Disease has changed the course of human history, and you need look no further for an example of why epidemiological modeling is important to public health than how the Zika story played out. In December 2015, spiking incidence in Brazil of the rare birth defect microcephaly, as well as the immuno-neurological disorder Guillain-Barré syndrome, were alternately linked both to ZIKV and pesticides being covertly used to dampen mosquito vectors; the former proved to be the culprit, the latter, only spurious correlation. In January 2016, ZIKV was confirmed in Puerto Rico (ultimately there would be 30,000+ cases); by spring there was confirmed mosquito-human transmission in Florida, and a new twist—sexual transmission of the virus. Calling Zika’s spread “explosive,” the World Health Organization declared an international emergency in February. The Brazilian epidemic spiraled into summer and fear of the contagion—particularly by those who were, or planning to become, pregnant—impacted tourism across the region as well as the 2016 Summer Olympic Games in Rio de Janeiro. With over 5,000 cases in the continental United States, late summer 2016 saw an outbreak in Miami Beach; panicking, South Carolina began aerial spraying for invasive Aedes mosquitoes, inadvertently killing billions of other insects, including honeybees.
Ultimately, Zika raged through fifty countries in the Americas, infecting millions, including thousands of pregnant women. The latent extent and spread of the virus perfectly mirrored the predictions of the model Bogoch had developed a full year earlier.
Things were considerably quieter through summer and fall 2017. The Centers for Disease Control and Prevention reports just 254 cases of Zika nationwide in the U.S., down dramatically from 2016. “Zika spread so quickly last year because we were so naive to this virus. We’d never seen it here before,” Ben Beard, a deputy incident manager from the CDC Zika response team told the Tampa Bay Times. “The epidemic has died down in Latin America, and people have been proactive in warmer weather communities like Florida, Texas, Alabama, and Louisiana, where the mosquito populations are greater.”

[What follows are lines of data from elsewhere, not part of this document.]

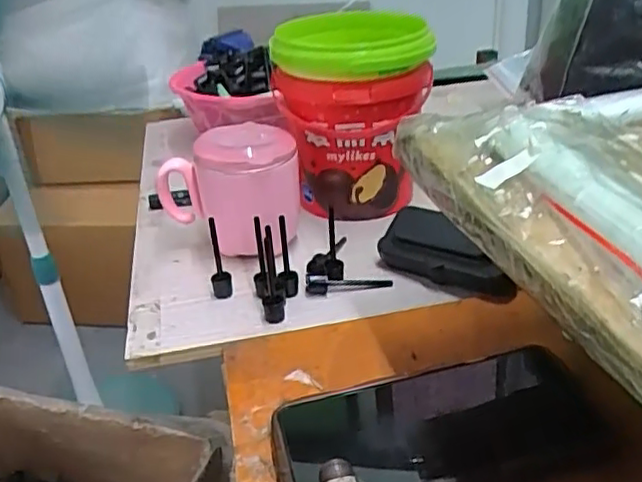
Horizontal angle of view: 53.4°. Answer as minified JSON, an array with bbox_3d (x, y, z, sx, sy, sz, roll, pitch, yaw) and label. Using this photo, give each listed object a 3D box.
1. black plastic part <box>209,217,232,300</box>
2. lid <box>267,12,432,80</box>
[{"bbox_3d":[-0.075,0.012,0.464,0.014,0.061,0.018,-11,30,-11],"label":"black plastic part"},{"bbox_3d":[0.024,-0.167,0.530,0.127,0.033,0.116,-3,30,2],"label":"lid"}]

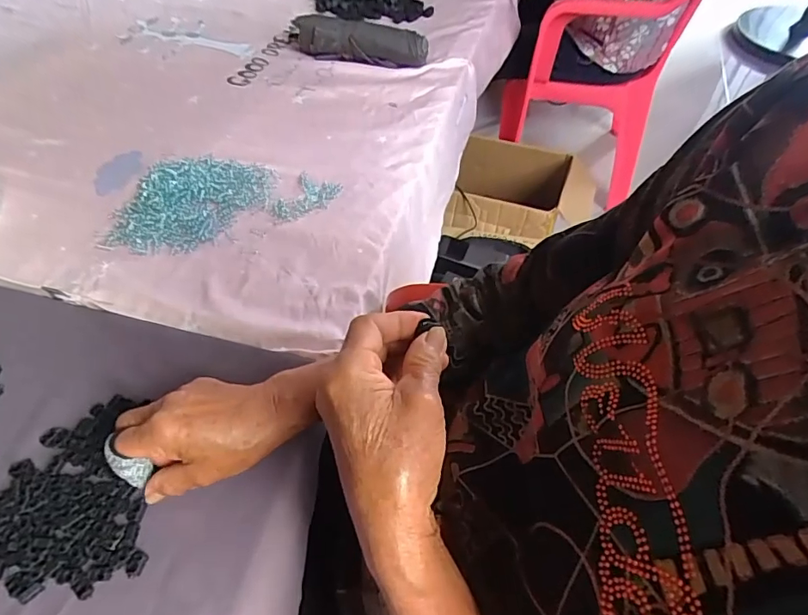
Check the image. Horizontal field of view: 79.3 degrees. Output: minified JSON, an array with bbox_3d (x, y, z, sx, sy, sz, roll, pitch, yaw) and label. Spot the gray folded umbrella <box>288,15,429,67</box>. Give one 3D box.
[{"bbox_3d":[-0.076,-0.412,0.745,0.231,0.048,0.052,14,53,13],"label":"gray folded umbrella"}]

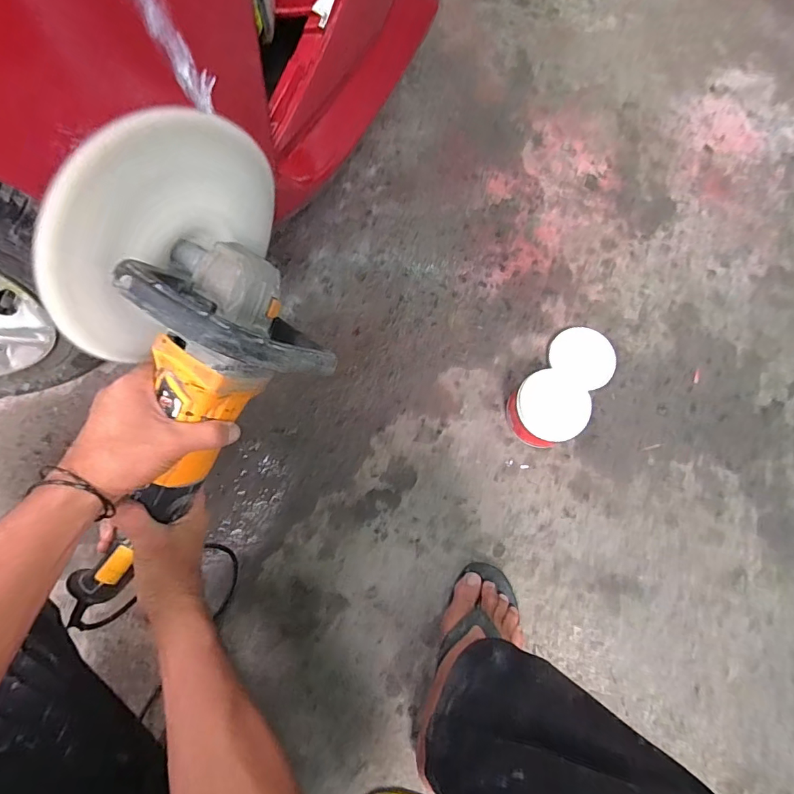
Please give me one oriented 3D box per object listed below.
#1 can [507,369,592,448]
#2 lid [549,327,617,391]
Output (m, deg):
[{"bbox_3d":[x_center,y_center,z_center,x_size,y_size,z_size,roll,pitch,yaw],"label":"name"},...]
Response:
[{"bbox_3d":[0.230,0.023,0.709,0.110,0.077,0.115,28,77,6],"label":"can"},{"bbox_3d":[0.312,-0.069,0.761,0.104,0.019,0.098,0,77,2],"label":"lid"}]

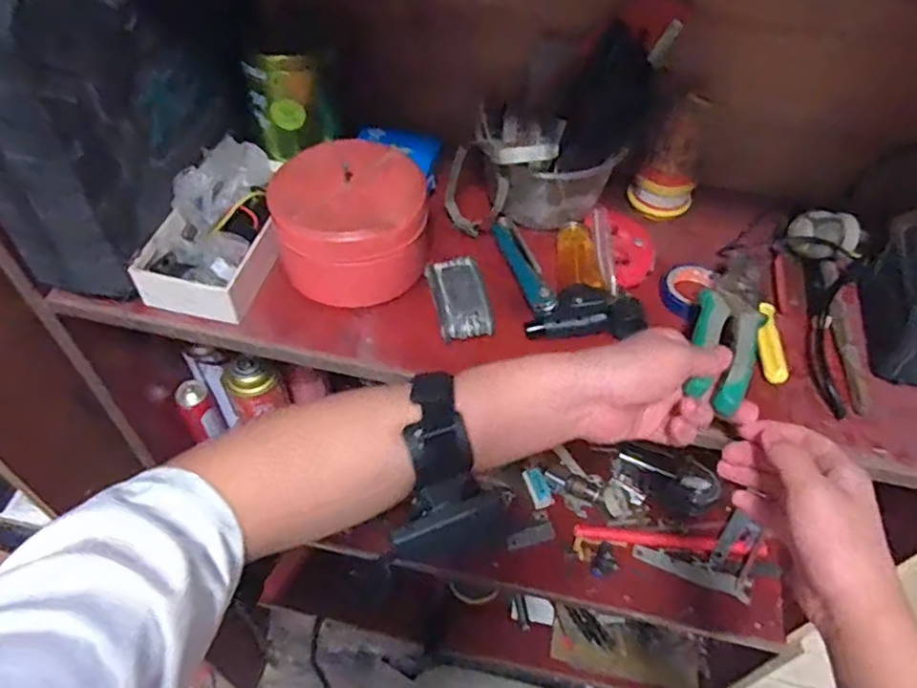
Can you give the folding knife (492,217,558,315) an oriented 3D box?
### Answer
[{"bbox_3d":[0.056,-0.069,0.560,0.020,0.014,0.110,-15,53,-13],"label":"folding knife"}]

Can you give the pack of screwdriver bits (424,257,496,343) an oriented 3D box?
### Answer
[{"bbox_3d":[0.001,-0.041,0.539,0.043,0.023,0.076,-9,52,-9],"label":"pack of screwdriver bits"}]

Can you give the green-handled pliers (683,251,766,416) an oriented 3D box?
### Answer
[{"bbox_3d":[0.204,-0.016,0.490,0.050,0.027,0.180,18,45,13],"label":"green-handled pliers"}]

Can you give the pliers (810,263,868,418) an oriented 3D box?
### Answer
[{"bbox_3d":[0.308,-0.013,0.532,0.039,0.020,0.162,15,52,10],"label":"pliers"}]

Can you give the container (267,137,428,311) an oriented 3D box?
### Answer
[{"bbox_3d":[-0.089,-0.093,0.545,0.119,0.093,0.131,-9,52,-9],"label":"container"}]

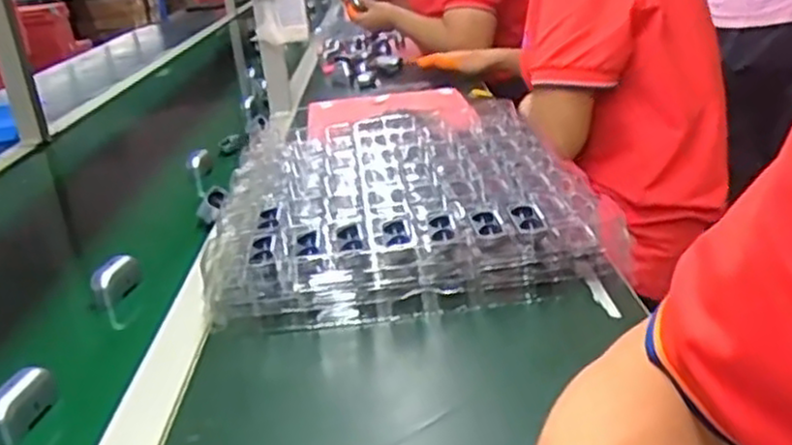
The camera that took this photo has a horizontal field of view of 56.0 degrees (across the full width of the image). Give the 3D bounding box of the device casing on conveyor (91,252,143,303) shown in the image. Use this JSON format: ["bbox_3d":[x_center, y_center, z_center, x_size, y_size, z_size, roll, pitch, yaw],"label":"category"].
[{"bbox_3d":[-0.260,0.052,0.692,0.024,0.036,0.050,3,24,19],"label":"device casing on conveyor"}]

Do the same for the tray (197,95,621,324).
[{"bbox_3d":[0.000,-0.030,0.795,0.349,0.053,0.435,-7,22,-4],"label":"tray"}]

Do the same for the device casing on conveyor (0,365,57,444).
[{"bbox_3d":[-0.262,0.125,0.519,0.021,0.033,0.053,-2,22,8],"label":"device casing on conveyor"}]

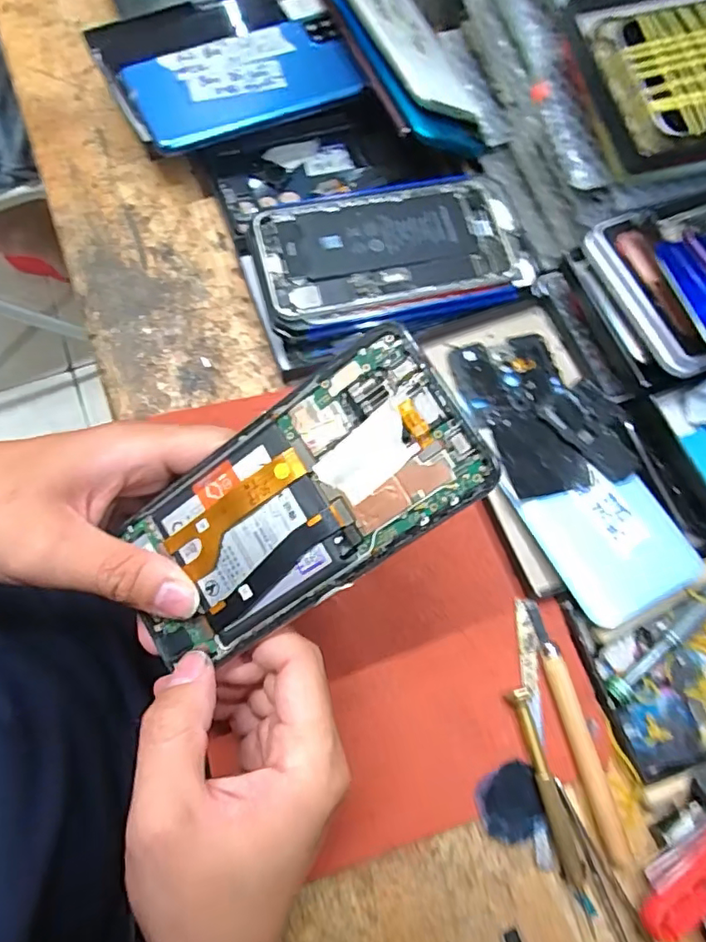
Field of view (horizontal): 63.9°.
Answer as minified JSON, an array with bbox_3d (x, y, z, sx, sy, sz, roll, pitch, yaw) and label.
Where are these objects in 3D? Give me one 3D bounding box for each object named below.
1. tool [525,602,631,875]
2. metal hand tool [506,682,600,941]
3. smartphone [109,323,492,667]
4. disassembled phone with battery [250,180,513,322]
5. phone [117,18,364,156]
[{"bbox_3d":[0.117,0.135,0.298,0.012,0.008,0.132,-14,74,-9],"label":"tool"},{"bbox_3d":[0.102,0.169,0.286,0.012,0.010,0.114,-13,74,-8],"label":"metal hand tool"},{"bbox_3d":[-0.027,0.016,0.225,0.155,0.005,0.073,-35,82,14],"label":"smartphone"},{"bbox_3d":[0.022,-0.142,0.360,0.159,0.004,0.079,-13,76,-8],"label":"disassembled phone with battery"},{"bbox_3d":[-0.074,-0.266,0.388,0.151,0.010,0.069,-24,86,-13],"label":"phone"}]

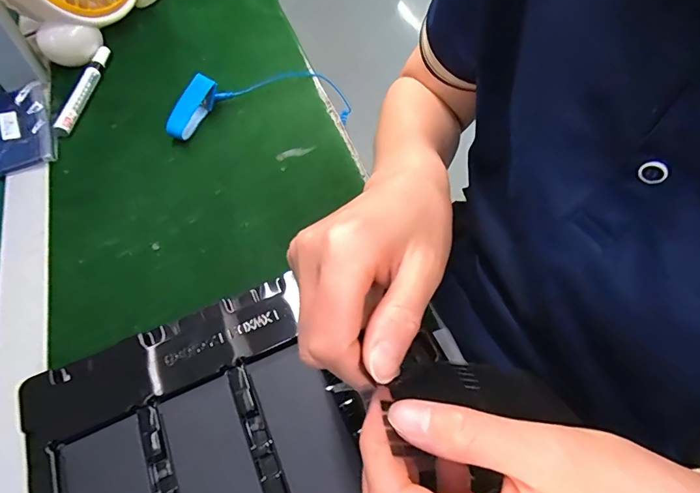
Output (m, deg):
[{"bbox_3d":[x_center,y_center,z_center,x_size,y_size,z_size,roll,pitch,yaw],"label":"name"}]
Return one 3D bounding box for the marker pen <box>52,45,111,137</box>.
[{"bbox_3d":[-0.303,-0.181,0.484,0.019,0.019,0.147,2,58,1],"label":"marker pen"}]

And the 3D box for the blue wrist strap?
[{"bbox_3d":[-0.105,-0.172,0.495,0.221,0.057,0.047,-21,59,-32],"label":"blue wrist strap"}]

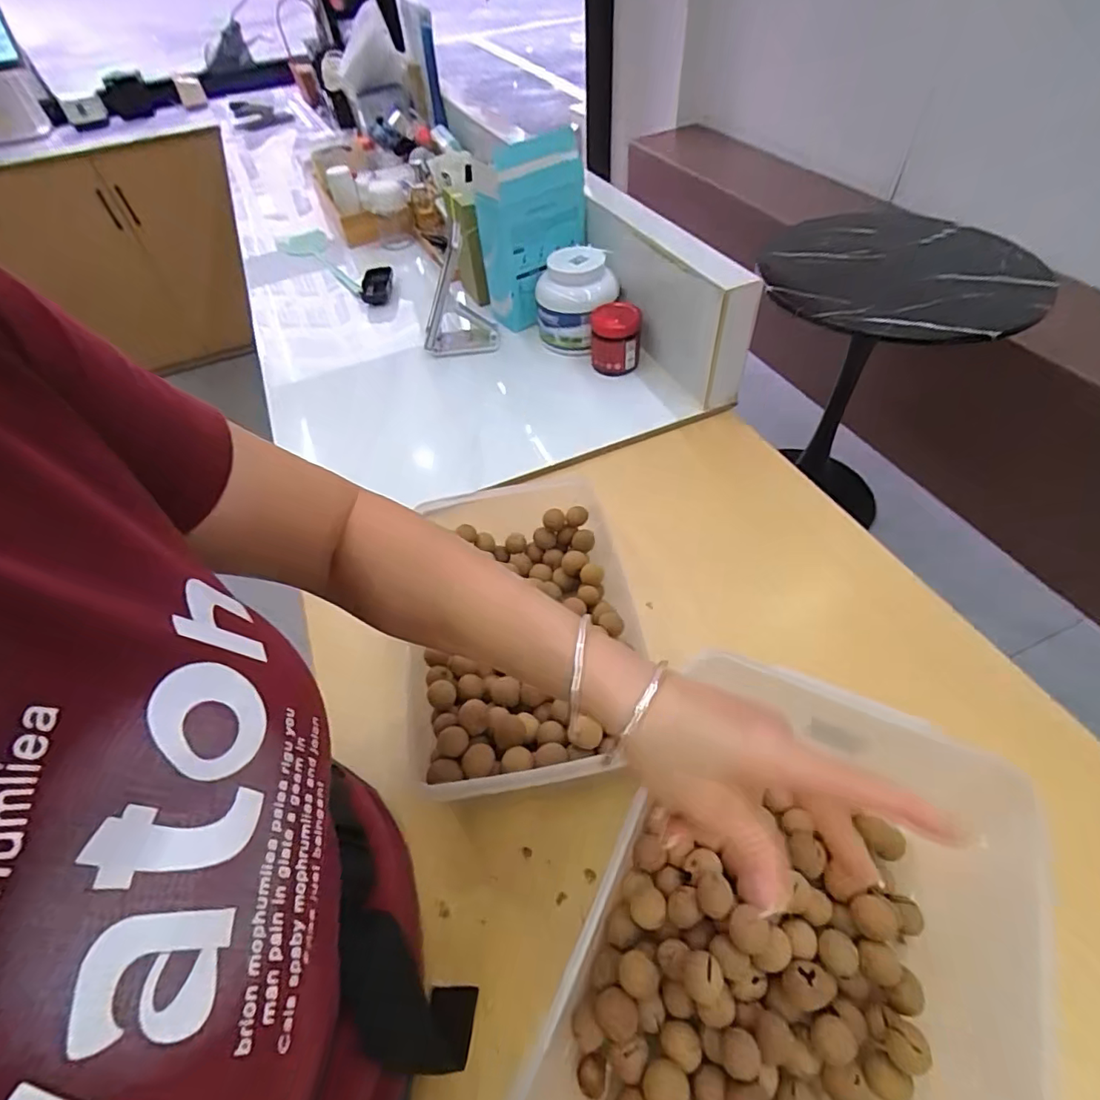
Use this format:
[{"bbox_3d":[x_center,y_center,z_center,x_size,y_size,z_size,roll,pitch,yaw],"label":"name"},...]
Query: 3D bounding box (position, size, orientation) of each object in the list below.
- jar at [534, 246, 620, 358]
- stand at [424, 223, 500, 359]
[{"bbox_3d":[0.037,-0.358,0.798,0.114,0.124,0.101,2,52,6],"label":"jar"},{"bbox_3d":[-0.143,-0.375,0.796,0.112,0.188,0.075,-10,52,-4],"label":"stand"}]

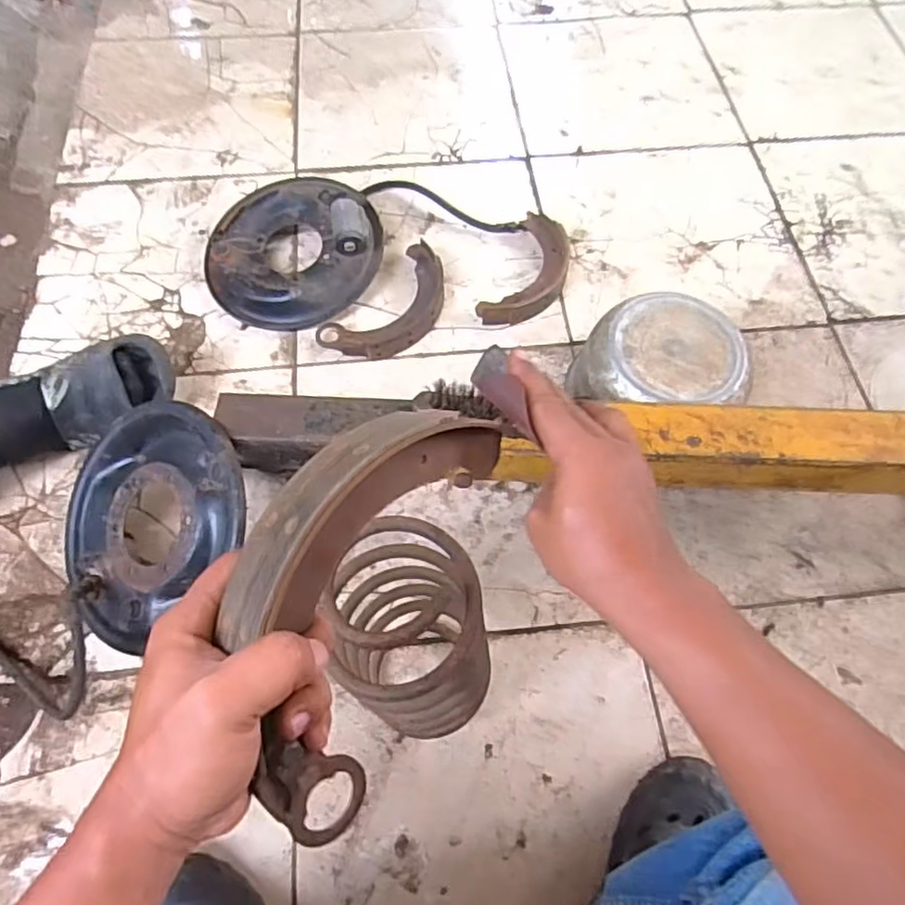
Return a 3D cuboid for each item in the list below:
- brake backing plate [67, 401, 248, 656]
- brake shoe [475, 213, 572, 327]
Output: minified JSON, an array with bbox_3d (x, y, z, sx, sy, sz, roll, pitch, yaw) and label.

In fact, there are now no reported areas in Florida with active, ongoing local transmission of Zika, which means no known instances of mosquitoes carrying the virus. This isn’t true for Mexico and many Latin American countries, however, where transmission by Aedes mosquitos continues, though at a lower level. As with Chikungunya, there is no vaccine to prevent Zika (yet), and no medicine to treat it, so the question remains: What can travelers do about this invasive-borne pathogen?
First, get informed. And if you must travel to a Zika-affected country, protect yourself by preventing mosquito bites: cover exposed skin; use insect repellents containing DEET or other strong compounds; stay in places with air conditioning and window and door screens; sleep under a mosquito net.
Leslie Anthony is an award-winning science and adventure journalist, and author of several books. His work has appeared in Explore, Canadian Geographic, and numerous other publications.